> _Work order_
For this exercise, retype the lines from the one that holds "- Most recent state" through the one that holds "the beer scene." in the records below, both included, exactly and without pictures.

____________________

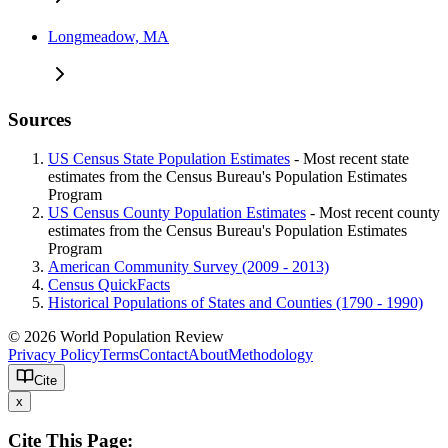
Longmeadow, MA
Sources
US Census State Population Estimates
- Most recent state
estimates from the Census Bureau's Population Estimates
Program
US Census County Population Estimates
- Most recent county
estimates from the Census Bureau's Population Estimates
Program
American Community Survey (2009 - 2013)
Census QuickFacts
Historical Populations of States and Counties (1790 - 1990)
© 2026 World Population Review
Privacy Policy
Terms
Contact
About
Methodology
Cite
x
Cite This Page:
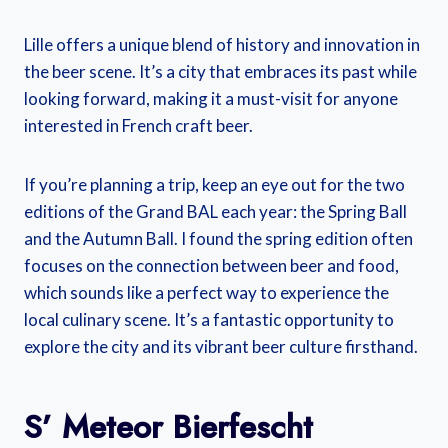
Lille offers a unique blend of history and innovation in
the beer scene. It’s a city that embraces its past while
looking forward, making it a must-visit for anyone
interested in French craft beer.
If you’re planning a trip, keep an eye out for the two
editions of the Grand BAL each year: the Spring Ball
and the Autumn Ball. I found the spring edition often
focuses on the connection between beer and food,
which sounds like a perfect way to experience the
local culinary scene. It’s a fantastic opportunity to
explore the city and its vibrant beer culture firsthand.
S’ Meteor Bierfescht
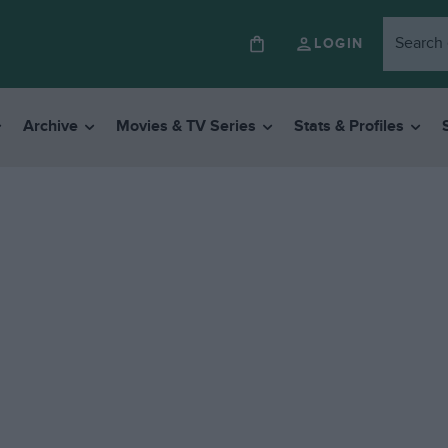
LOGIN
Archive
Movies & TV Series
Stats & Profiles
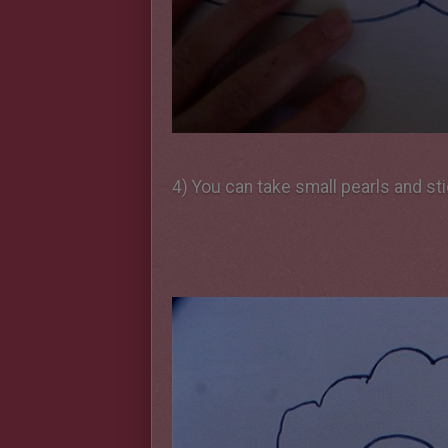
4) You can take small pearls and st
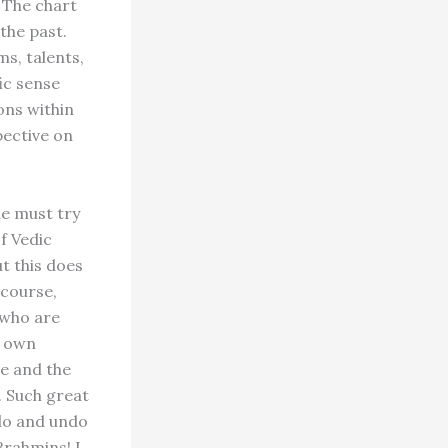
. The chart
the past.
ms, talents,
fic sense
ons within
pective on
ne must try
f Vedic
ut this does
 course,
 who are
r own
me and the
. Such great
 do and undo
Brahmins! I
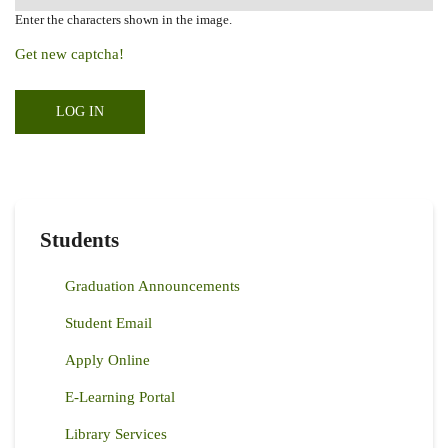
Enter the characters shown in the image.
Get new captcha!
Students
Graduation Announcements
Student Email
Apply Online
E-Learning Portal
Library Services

____________________

> _Answer area_
- Most recent state
estimates from the Census Bureau's Population Estimates
Program
US Census County Population Estimates
- Most recent county
estimates from the Census Bureau's Population Estimates
Program
American Community Survey (2009 - 2013)
Census QuickFacts
Historical Populations of States and Counties (1790 - 1990)
© 2026 World Population Review
Privacy Policy
Terms
Contact
About
Methodology
Cite
x
Cite This Page:
Lille offers a unique blend of history and innovation in
the beer scene. It’s a city that embraces its past while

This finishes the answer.